Introduction des journées d’études de Liège - 29-30 avril 2004
Les journées liégeoises ouvrent un second volet de réflexions sur l’hétérogénéité du visuel, consacré cette année aux syncrétismes. Dans l’extension la plus large, on entend par syncrétisme toute combinaison, au sein d’un ensemble relativement homogène, de grandeurs appartenant à au moins deux ordres distincts. Préciser la notion de syncrétisme et circonscrire son champ d’application revient d’abord à déterminer ce que peuvent être ces “ ordres ”. Dans le dictionnaire de Greimas et Courtés, deux acceptions sont distinguées de ce fait. Dans une première acception (dérivée de Hjelmslev), la détermination des ordres est purement analytique, de sorte que toute grandeur ayant plusieurs fonctions sémiotiques (par exemple Ève représente les fonctions “ sujet ” et “ destinateur ” dans Ève donne une pomme à Adam) est le produit d’un syncrétisme. Selon une seconde acception, les ordres indiquent des sémiotiques différentes tant dans leurs formes que dans leurs substances, tels l’opéra ou le cinéma, où les sons se mêlent aux images et aux actions jusqu’au Gesammtkunstwerk wagnérien ; dans ce cas, les ordres relèvent, préalablement à l’analyse, d’une distinction sensorielle. Partagée entre ces deux acceptions, la notion de syncrétisme fait le grand écart. Il y aurait toutefois à considérer également, à l’entre-deux de ces acceptions, des syncrétismes énonciatifs au sein d’un même ordre sensoriel.

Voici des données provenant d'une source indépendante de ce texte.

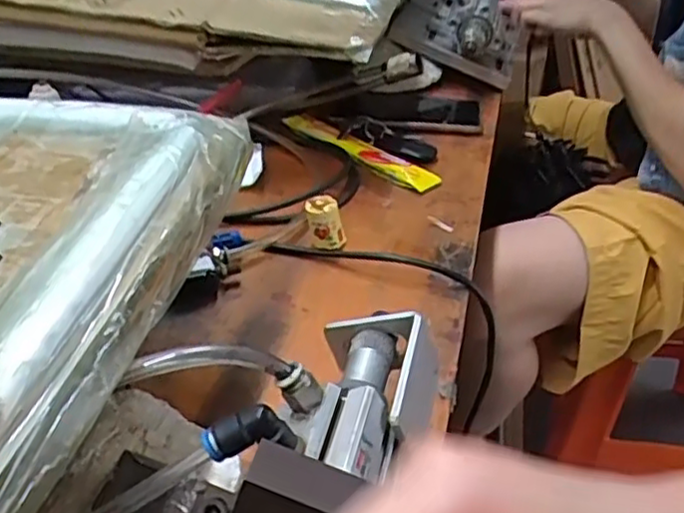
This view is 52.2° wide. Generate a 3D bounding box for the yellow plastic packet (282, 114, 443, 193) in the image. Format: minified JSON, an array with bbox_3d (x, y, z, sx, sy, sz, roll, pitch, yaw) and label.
[{"bbox_3d":[0.016,-0.111,0.709,0.032,0.005,0.205,-27,43,-33],"label":"yellow plastic packet"}]

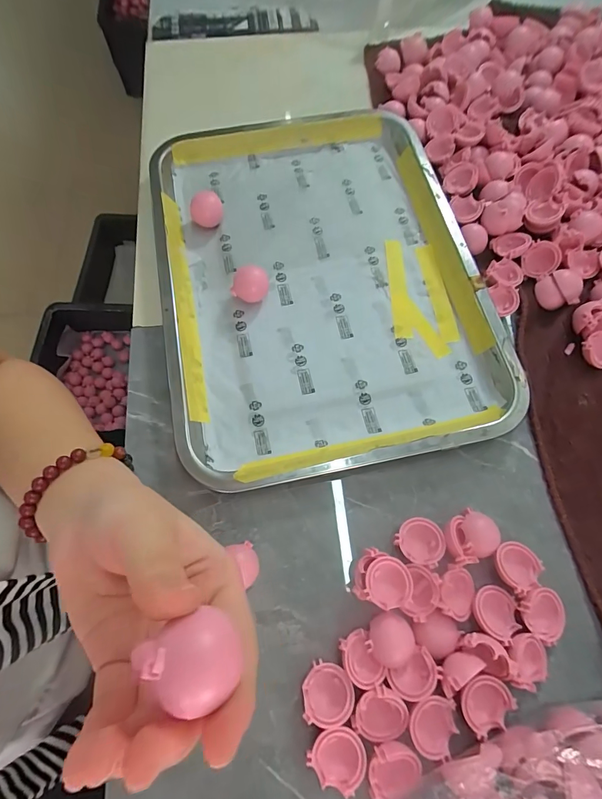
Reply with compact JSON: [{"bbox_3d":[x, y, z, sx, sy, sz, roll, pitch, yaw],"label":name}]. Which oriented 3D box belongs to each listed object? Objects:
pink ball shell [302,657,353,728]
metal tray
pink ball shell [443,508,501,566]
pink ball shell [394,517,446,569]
[{"bbox_3d":[0.016,0.174,0.227,0.028,0.015,0.030,0,69,-1],"label":"pink ball shell"},{"bbox_3d":[0.012,-0.113,0.329,0.258,0.022,0.346,-11,69,-5],"label":"metal tray"},{"bbox_3d":[0.114,0.092,0.256,0.039,0.020,0.030,-22,71,-9],"label":"pink ball shell"},{"bbox_3d":[0.080,0.095,0.257,0.029,0.019,0.029,0,69,-1],"label":"pink ball shell"}]

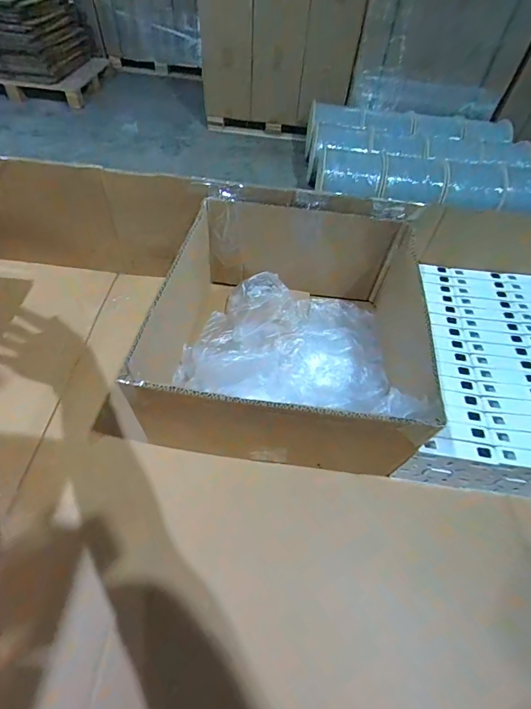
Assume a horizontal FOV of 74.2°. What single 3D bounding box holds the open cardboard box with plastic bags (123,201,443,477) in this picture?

Quand des systèmes sémiotiques spécifiques (comme le scriptural et l’iconique) se manifestent dans une même substance ou sur un support matériel unique, leurs productions sont relativement séparées. Texte et image peuvent co-habiter dans un livre, ils n’en occupent pas moins des plages réservées. Mais il arrive aussi que, dans le livre ou sur la toile, mots et images soient plus intimement liés et que l’unité immédiate de leur appréhension soit faite de cette relation. Ainsi Michel Butor relevait-il, dans Les mots dans la peinture, la présence de mots, d’écrits, de légendes, au sein même des tableaux, et ceci depuis la peinture médiévale. L’hybridité des affiches publicitaires et électorales ne serait alors qu’une manière de renouer avec des recettes de l’art ancien car, tout en faisant circuler le langage soit autour, soit à l’intérieur du dispositif de représentation, elles se prêtent à un parcours de lecture unique. Et la bande dessinée, comme discours syncrétique constitué en genre à part entière en Occident, recourt également à un procédé ancien : on peut faire remonter le phylactère au rouleau manuscrit qui se déroulait devant les lèvres de Gabriel dans les premières Annonciations. Entre diachronie et synchronie, entre superposition et juxtaposition des systèmes, se déterminent ainsi l’extensibilité des syncrétismes énonciatifs et, de manière sous-jacente, l’hétérogénéité des discours visuels.
N’y a-t-il pas moyen, cependant, de pousser plus avant le point d’indiscernabilité entre texte et image ? Les artistes du XXe siècle ont marqué leur intérêt pour les écritures idiosyncratiques et les pseudo-écritures. Dans les œuvres de Michaux, de Miró, de Réquichot ou de Twombly, est-ce encore sous la forme du syncrétisme que s’affrontent les ordres de l’écriture et de l’image ? Sans vouloir discuter dans le cadre de la présente rencontre les écritures comme images (tels les calligrammes et les graffitis), il nous paraît néanmoins nécessaire de poser la question de la spécificité sémiotique des écritures et des images jusque dans la perte de leur référentiel respectif — le verbal et le figuratif. Comment relever les syncrétismes dans l’abstraction, dans l’art conceptuel, dans l’art brut, dans le pop art ? Nos journées liégeoises se posent comme objectif d’interroger l’inclusion de l’écriture dans l’image plutôt que leur juxtaposition, inaugurant peut-être par là même une nouvelle approche de la notion de syncrétisme.